We’re back out and travelling and my mind is settling easily into the routine of eating Cheerios found in the driver’s seat and watching the miles fly by.
Heather and I are taking my car for a change, and I even got to pack this time around – she and I have very different approaches to this most important of Trip activities: She’s a Tetris player, and the spawn of a Boy Scout family – and I think in general, she’s probably capable of fitting more actual crap into the car. However, I’m the spawn of a NASA engineer, and I think I approach things from a usability point of view. I’m all about making sure the stuff we’ll need is “on the surface” and the stuff we use rarely is harder to get to.
In any case – fyi (and because you care… I’m telling you you CARE) – the car is organized along the long axis, and the right half of the car is the stuff that comes in and out with us at almost every stop. The left half of the car is organized into two layers, with the surface being sound equipment that we MIGHT need at any given place as well as clothes and stuff that we need whenever we find a place to crash – and then the inner layer being the nitty gritty crap we don’t use very often (scanner, recording gear, jumper cables, extension cords) as well as stuff that we need to assemble (like press materials).
That’s just so you know.
In any case, for the first time in about 6 months we departed Maryland sans the threat
and imminent assault of rain, snow, thunder, cats, dogs, and / or the immediate menace of meteorological abuse and drove through Virginia (saying hi to Chelsea and Beau in our heads since they haven’t answered their phone) and onward into North Carolina.
First stop – Chapel Hill, where they will paint anything that stands still. Heather and I got into town about two hours before the open mic at the Nightlight (at the Skylight Exchange) started, and we wandered around town till we found a decent restaurant that we shouldn’t have eaten at but we really wanted to so we did.
I’ve been craving Mexican food ever since I got back from the Belly Button of the Mooooon, and when we spotted this cool little converted house we figured it was time to satisfy at least one of my burning desires.
Unfortunately, I was immediately reminded that this just isn’t the same stuff. I think that in Mexico I was often eating more traditional Aztec and Mayan derived dishes, with lots of lime and cilantro and fish and HUMAN FLESH and … things… that… make … meeee… .drooooooool. And THIS Mexican food is… well… more… Tex-Mex? I don’t know. It was good, but I was saddened. I should’ve just demanded cilantro and lime and a bunch of rice. I’d have been happier, thinking of that pretty woman from the black beaches of Cuyutlan.
Zop.
The open mic itself – the room was very very cool – huge speakers and immense volume. I can approve of that coming out of a coffeehouse. Mostly a book and music shop with a big stage and benches scattered about like runaway school buses.
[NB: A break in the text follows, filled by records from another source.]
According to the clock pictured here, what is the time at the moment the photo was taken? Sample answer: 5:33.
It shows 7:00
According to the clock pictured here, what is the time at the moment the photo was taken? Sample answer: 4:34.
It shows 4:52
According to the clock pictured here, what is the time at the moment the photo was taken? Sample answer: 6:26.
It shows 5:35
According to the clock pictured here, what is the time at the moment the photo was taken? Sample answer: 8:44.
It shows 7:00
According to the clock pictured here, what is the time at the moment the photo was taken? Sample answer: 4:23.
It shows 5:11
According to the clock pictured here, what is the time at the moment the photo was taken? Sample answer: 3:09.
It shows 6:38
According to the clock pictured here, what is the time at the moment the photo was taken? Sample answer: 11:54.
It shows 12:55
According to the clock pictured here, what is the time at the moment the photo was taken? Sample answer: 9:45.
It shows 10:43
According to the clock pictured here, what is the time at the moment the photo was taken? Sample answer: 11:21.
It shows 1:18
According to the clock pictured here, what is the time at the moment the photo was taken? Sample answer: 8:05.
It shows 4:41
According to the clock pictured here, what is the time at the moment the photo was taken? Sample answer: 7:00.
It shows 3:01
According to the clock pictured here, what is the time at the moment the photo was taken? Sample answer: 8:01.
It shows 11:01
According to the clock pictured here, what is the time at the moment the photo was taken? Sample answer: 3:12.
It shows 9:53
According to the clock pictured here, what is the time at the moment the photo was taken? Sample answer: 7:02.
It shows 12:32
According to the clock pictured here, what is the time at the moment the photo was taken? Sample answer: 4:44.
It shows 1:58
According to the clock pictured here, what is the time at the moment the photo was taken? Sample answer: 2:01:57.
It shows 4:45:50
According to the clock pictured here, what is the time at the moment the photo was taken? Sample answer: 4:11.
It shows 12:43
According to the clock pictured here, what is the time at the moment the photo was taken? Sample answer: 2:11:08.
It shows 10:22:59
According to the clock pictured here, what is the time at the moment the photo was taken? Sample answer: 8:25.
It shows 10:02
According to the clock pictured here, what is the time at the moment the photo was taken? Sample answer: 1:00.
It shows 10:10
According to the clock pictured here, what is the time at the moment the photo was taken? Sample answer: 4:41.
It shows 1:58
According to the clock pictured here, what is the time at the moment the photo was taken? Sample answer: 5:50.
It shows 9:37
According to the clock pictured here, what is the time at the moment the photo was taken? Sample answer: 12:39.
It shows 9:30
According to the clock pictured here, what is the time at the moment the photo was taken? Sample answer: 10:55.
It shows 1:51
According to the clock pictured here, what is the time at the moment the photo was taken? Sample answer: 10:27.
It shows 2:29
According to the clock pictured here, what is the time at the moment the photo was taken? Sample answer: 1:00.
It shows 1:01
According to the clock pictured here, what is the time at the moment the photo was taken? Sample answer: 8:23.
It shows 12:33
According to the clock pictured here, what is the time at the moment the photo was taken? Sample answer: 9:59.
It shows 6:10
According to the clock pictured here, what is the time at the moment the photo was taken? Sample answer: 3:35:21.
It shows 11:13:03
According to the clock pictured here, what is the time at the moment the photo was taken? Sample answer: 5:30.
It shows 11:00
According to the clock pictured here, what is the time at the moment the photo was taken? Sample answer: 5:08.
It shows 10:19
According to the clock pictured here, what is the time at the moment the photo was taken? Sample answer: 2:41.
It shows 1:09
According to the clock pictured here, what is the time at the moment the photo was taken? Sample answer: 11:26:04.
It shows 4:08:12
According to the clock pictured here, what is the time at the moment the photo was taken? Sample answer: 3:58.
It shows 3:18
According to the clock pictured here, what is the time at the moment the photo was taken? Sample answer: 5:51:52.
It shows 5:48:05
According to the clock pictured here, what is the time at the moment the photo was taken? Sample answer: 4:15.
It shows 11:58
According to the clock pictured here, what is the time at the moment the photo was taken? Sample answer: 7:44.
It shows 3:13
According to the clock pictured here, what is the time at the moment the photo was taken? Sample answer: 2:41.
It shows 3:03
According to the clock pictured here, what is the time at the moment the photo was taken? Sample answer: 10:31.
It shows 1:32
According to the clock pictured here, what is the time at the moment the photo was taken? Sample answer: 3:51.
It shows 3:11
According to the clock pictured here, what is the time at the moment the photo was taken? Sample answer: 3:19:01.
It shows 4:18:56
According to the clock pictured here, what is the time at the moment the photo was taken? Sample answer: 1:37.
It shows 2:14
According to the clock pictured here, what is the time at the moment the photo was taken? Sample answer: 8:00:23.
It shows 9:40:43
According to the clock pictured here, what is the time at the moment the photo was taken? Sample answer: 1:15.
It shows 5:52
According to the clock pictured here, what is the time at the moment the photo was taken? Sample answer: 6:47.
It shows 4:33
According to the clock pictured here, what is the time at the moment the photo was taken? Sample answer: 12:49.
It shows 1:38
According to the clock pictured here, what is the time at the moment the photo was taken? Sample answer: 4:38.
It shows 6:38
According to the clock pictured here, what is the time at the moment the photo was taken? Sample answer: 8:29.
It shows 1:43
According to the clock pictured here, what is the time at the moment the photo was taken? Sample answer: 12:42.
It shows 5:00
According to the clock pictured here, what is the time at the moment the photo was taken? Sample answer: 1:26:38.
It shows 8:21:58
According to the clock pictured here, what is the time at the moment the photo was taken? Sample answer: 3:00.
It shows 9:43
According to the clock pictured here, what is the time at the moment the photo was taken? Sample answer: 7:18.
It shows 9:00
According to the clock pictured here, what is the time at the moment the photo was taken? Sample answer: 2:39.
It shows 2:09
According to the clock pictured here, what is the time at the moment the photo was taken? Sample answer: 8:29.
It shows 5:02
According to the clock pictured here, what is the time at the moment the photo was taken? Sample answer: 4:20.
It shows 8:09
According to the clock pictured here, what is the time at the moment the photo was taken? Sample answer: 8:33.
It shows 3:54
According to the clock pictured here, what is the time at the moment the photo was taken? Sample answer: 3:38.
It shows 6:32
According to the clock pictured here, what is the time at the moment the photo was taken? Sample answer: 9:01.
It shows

The talent was back and forth, and I was pretty much ready to leave until a very cool trio came up – guitar and a snare drum and an upright bass, all of them singing with an abandon and joy that reminded me of a happy version of the Violent Femmes. I was pretty taken with them and Heather and I even paused our vicious game of Egyptian Rat Screw to see if they’d come open for us at the Open Eye Cafe in a couple of weeks.
They said they’d check their calendar.
Hrmph.
We returned to enthusiastically screwing the Egyptian rat until I hammered Heather into the ground. It was on. (yes, even the baby Mexican with the little plastic toy knew). And then, sadly for Heather at least, it was off.
Now we’ve retreated to our friend Jamie’s in Cary, NC. It’s early in the night, but wandering takes its toll, and I’m sort of sleepy… contemplating the fuzzy, fluffy blankets. Heather has been dead to the world for half an hour already, and I’m just hoping I can find my way to the bathroom in the dark.